Folli, esagerati, assolutamente da non imitare, ma così entusiasmanti. Sono i temerari partecipanti delle gare "alleycat", spericolate e informali corse di bicicletta spesso ambientate in spazi urbani con "checkpoint" da raggiungere. Tra i più estremi, incoscienti e preparati c'è lo statunitense Lucas Brunelle, che pedala contromano a tutta velocità, a zig zag tra auto affastellate, senza fermarsi a semafori o stop, munito di casco con videocamera che riprende tutto, emozioni, rischi, adrenalina. Line of Sight è il film che ne è nato nel 2012, un doc che gli italiani hanno potuto vedere al Bicycle Film Festival di Milano. 

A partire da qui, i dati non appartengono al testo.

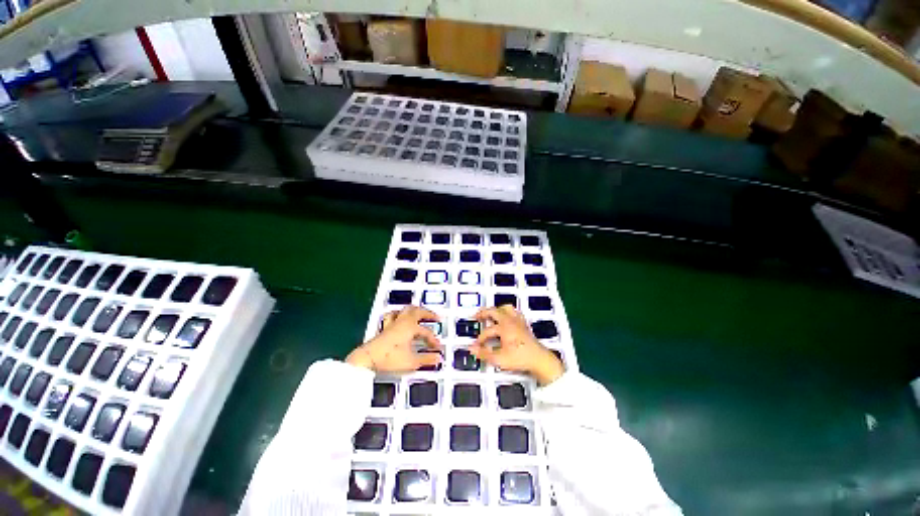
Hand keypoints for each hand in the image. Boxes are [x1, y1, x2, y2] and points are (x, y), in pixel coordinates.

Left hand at [346, 306, 442, 372]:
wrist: (368, 359)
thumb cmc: (390, 358)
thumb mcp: (411, 361)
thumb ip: (426, 359)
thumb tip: (438, 357)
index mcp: (410, 327)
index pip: (426, 332)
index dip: (433, 339)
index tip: (437, 347)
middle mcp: (402, 321)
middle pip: (417, 311)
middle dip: (428, 313)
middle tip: (436, 317)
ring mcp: (393, 323)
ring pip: (405, 310)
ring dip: (414, 310)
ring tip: (419, 312)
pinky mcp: (385, 327)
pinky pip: (393, 315)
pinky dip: (399, 314)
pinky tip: (399, 316)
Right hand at [469, 305, 563, 384]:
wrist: (539, 360)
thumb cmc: (521, 358)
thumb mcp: (499, 359)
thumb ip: (484, 353)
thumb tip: (472, 349)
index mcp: (504, 327)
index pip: (487, 330)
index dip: (480, 338)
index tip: (476, 344)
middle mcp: (511, 321)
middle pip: (494, 311)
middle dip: (484, 313)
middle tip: (477, 315)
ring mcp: (518, 321)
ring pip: (506, 308)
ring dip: (497, 309)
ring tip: (491, 313)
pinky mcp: (524, 325)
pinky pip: (515, 312)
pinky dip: (508, 312)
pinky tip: (507, 317)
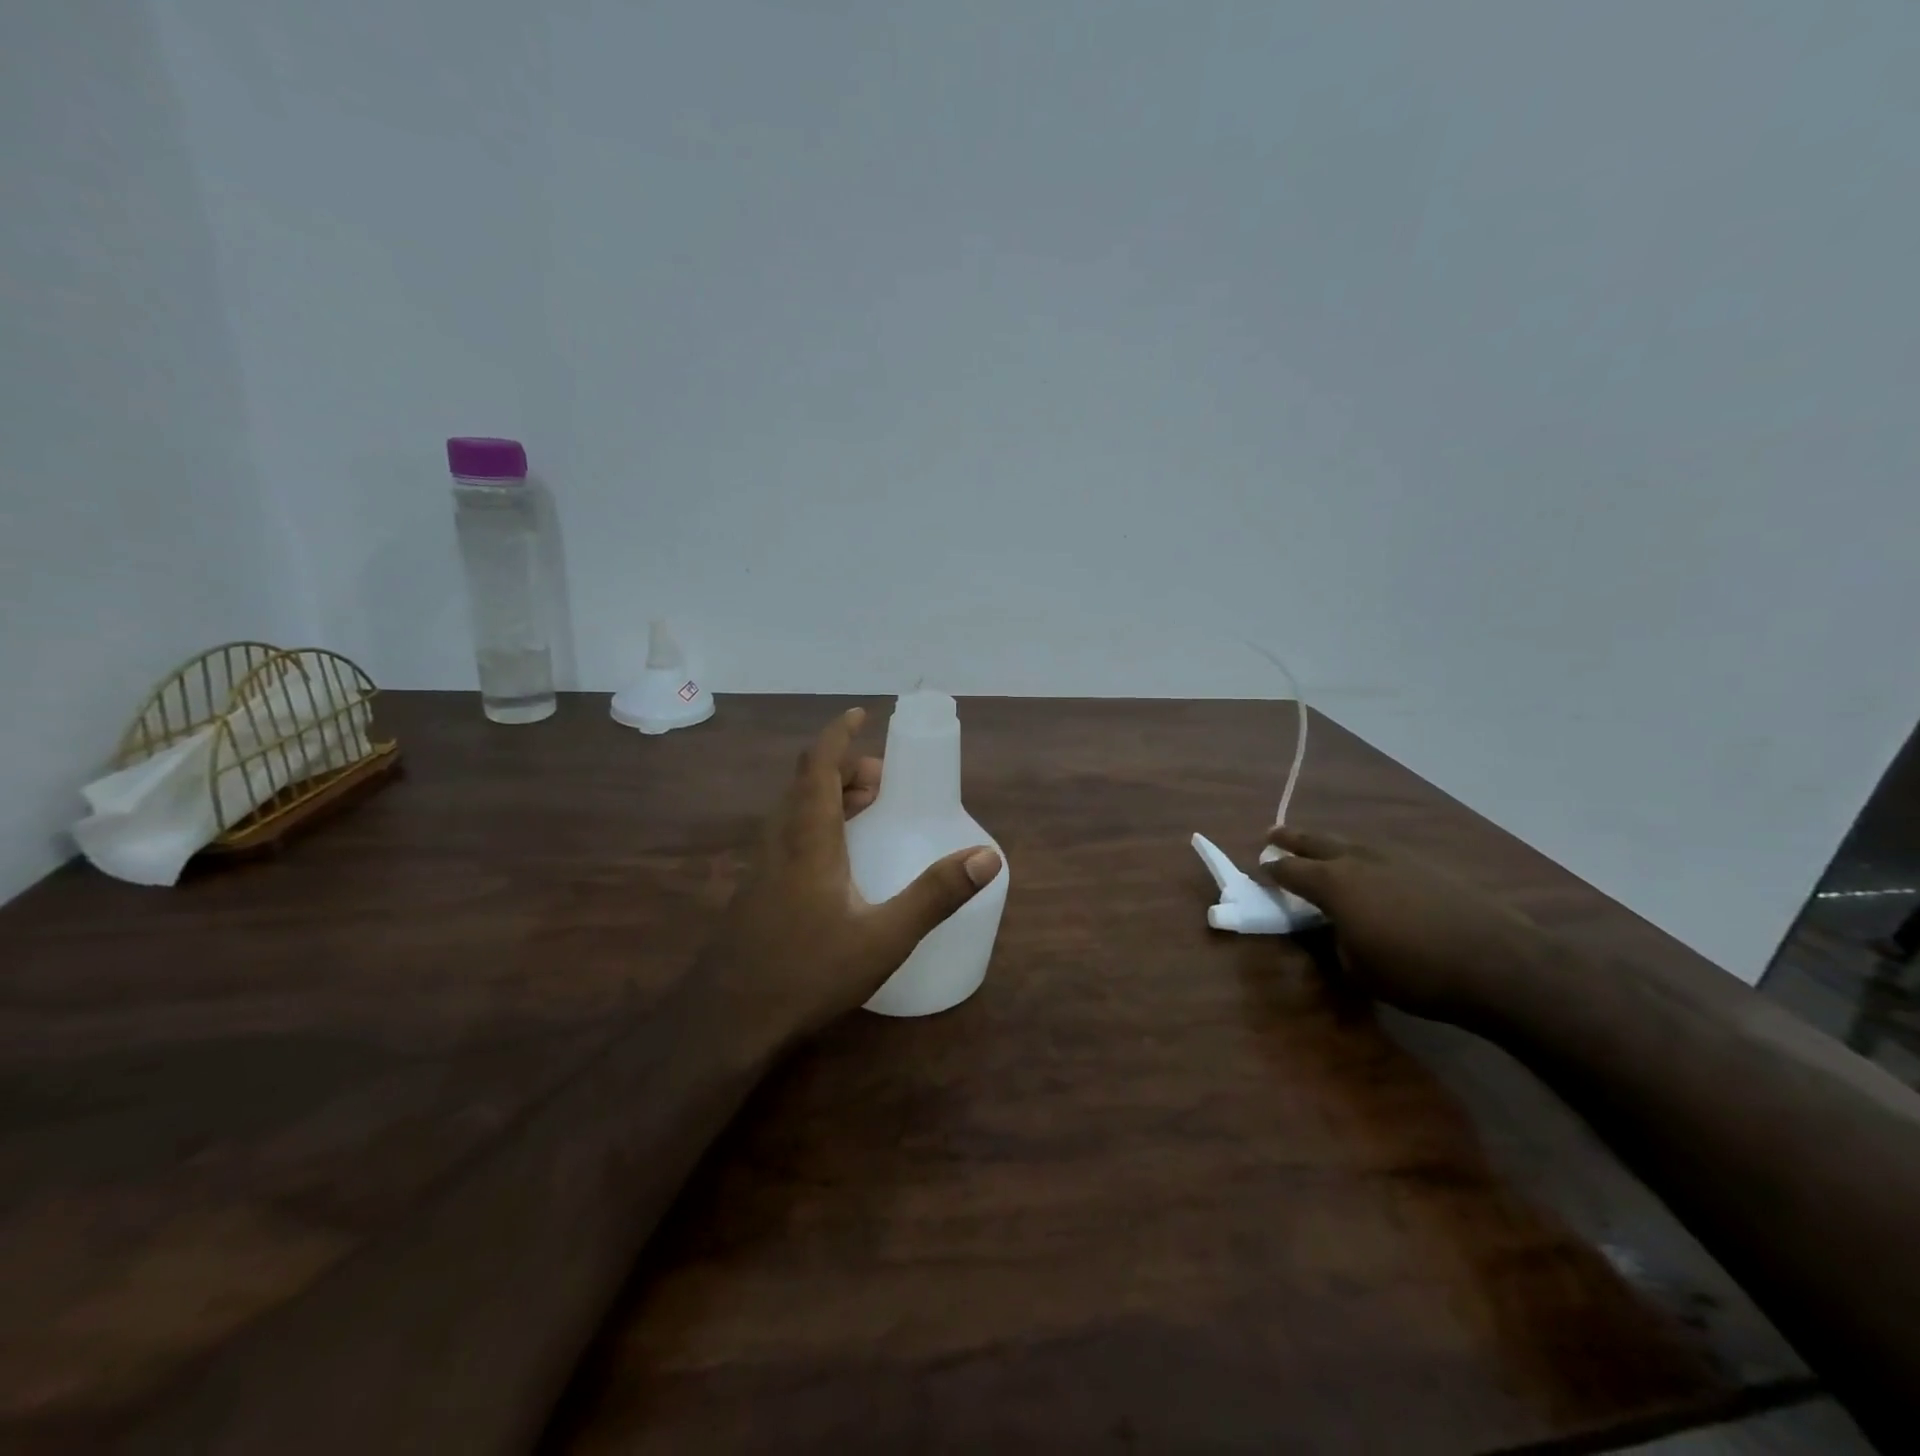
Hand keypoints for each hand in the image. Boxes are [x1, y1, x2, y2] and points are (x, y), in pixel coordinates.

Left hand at [704, 707, 1002, 1050]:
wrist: (728, 1020)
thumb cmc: (808, 971)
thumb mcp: (884, 936)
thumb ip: (936, 895)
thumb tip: (987, 856)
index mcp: (808, 836)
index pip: (819, 764)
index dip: (839, 734)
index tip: (861, 714)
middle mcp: (781, 839)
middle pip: (807, 781)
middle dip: (845, 767)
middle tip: (883, 779)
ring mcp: (763, 865)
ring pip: (795, 808)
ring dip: (830, 794)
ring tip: (869, 809)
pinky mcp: (757, 889)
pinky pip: (789, 833)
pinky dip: (818, 821)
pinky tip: (840, 859)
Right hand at [1262, 826, 1552, 1026]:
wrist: (1499, 964)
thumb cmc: (1415, 972)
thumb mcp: (1357, 968)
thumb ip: (1335, 941)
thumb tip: (1335, 928)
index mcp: (1333, 883)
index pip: (1290, 870)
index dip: (1272, 870)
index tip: (1261, 868)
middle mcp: (1358, 860)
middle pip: (1316, 841)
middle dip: (1292, 838)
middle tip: (1273, 834)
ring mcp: (1396, 857)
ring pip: (1351, 842)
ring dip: (1330, 844)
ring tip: (1321, 848)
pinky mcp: (1428, 865)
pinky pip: (1382, 853)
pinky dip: (1365, 857)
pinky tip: (1371, 868)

"Totò al giro d'Italia" (1948) di Mario Mattoli

Tra Gino Bartali, Fausto Coppi e Louison Bobet, quelli veri, pronti alla corsa rosa, ecco inserirsi uno strano ciclista barbuto e tutt'altro che atletico mai visto prima: è il professor Casamandrei, ovvero l'inimitabile faccia da schiaffi di Totò. È comicità pura quella di Totò al giro d'Italia più che storia da emozioni sportive, ma la commedia di Mario Mattoli ci porta tra atmosfere d'altri tempi e tra veri idoli del ciclismo. Nel cast e in sella anche Ferdi Kübler, Vito Ortelli, Alberic Schotte...

"The Armstrong Lie" (2003) di Alex Gibney

Un'altra faccia del ciclismo, che dietro a gesti eroici e parabole umane commoventi, talvolta nasconde menzogne che oscurano tutto. Lance Armstrong è stato prima un mito e un esempio di vita, vincitore per sette volte consecutive del Tour de France dopo aver sconfitto il cancro. Ma poi ha sconvolto e deluso tutti quando è stato dimostrato il suo uso di sostanze dopanti. Alex Gibney, documentarista consumato (di cui è ora al cinema il doc sui segreti di Scientology Going Clear: Scientology e la prigione della fede), con The Armstrong Lie ordisce un atto di accusa efficace, aspramente tagliente, contro il suo protagonista senza scrupoli e contro la "cultura dello sport" che lo ha generato. 

"Una domenica all'inferno" (1976) di Jørgen Leth

Documentario danese sulla Parigi-Roubaix del 1976, Una domenica all'inferno (En Forårsdag i Helvede) ci porta dentro una delle più leggendarie corse ciclistiche. Leth cattura il dramma, il crepacuore, la fatica, le condizioni atmosferiche che torturano sui tratti di pavé. Si può rivedere la maggior parte dell'elite dei ciclisti su strada degli anni '70, ma soprattutto la sfida tra Eddy Merckx, Roger De Vlaeminck, Freddy Maertens e Francesco Moser.